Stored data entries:
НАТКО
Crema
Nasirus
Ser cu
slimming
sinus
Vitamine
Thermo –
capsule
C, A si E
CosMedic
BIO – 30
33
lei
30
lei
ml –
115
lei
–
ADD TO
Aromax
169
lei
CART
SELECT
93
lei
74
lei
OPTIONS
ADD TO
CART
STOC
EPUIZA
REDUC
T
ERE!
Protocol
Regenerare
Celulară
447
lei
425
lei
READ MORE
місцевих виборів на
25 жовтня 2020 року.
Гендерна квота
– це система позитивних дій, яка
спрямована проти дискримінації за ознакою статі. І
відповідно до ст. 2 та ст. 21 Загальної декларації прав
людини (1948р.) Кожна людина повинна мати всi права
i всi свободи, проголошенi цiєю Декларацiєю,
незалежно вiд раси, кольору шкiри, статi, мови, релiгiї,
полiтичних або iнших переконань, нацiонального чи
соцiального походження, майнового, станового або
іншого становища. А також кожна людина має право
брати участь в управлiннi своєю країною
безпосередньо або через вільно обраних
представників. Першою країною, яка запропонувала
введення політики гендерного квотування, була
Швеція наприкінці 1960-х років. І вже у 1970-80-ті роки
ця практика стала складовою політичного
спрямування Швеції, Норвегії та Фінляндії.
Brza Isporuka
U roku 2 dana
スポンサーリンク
...
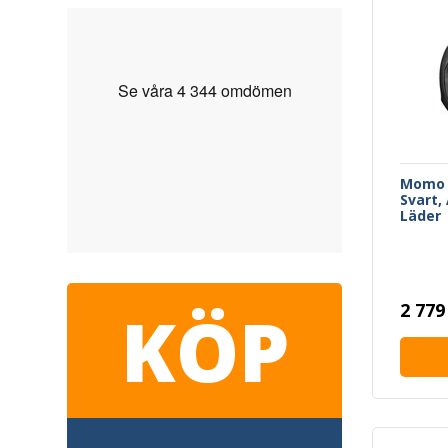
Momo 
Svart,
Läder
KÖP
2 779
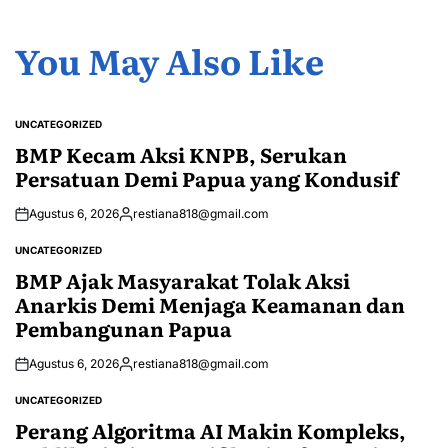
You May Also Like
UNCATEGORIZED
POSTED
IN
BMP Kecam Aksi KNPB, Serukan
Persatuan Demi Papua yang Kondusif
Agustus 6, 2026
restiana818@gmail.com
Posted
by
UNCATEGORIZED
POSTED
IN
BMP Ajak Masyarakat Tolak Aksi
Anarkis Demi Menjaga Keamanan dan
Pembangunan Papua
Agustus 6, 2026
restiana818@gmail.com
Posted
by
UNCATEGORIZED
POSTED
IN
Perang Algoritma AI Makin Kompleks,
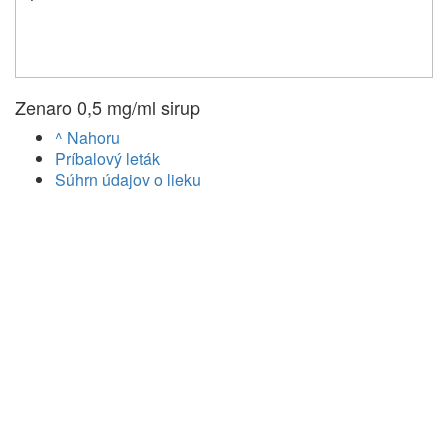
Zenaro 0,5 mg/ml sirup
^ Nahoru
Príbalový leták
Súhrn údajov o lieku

▸ Exercise description:
Show each line in the records that contains the word "Demi".

▸ Output of the exercise:
Persatuan Demi Papua yang Kondusif
Anarkis Demi Menjaga Keamanan dan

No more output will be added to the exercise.